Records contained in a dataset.

Start of Block

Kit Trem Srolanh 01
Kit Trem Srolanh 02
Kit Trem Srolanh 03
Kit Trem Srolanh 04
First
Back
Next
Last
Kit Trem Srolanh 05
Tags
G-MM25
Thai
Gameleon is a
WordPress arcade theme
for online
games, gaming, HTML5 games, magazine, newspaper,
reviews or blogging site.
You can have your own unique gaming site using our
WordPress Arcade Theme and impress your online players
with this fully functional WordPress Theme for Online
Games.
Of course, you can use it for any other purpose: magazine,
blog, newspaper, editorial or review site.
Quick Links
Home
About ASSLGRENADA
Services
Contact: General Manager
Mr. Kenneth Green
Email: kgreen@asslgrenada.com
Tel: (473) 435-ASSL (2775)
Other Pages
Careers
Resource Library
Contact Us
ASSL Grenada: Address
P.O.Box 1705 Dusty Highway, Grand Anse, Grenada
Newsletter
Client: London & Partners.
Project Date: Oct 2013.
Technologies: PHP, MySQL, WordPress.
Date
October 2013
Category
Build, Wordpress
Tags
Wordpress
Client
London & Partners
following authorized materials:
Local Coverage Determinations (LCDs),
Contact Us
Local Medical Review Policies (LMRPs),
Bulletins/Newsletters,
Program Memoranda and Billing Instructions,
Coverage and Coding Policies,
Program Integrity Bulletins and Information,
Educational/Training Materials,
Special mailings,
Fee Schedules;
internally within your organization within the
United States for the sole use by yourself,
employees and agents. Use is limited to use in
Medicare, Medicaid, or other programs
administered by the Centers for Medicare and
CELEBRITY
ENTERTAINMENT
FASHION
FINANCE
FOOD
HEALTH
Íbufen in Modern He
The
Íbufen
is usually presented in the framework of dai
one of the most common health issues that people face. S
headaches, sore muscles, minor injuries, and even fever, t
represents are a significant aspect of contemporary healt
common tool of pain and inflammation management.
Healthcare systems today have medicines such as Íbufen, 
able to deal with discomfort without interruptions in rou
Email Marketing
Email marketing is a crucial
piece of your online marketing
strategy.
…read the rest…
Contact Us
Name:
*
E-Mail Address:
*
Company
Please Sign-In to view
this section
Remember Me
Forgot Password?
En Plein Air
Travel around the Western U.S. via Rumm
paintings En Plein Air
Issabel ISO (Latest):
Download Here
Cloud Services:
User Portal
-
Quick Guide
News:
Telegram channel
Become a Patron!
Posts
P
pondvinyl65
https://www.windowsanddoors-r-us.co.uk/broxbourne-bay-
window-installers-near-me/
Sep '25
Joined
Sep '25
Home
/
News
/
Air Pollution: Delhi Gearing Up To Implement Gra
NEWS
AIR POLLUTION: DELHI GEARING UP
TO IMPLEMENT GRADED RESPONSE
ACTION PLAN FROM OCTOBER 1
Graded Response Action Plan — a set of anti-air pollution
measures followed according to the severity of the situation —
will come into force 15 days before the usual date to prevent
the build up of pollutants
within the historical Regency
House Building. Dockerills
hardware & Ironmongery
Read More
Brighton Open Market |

End of Block

Exercise. Reproduce each line of the entries in which the word "site" is found.

Result of this exercise.
reviews or blogging site.
You can have your own unique gaming site using our
blog, newspaper, editorial or review site.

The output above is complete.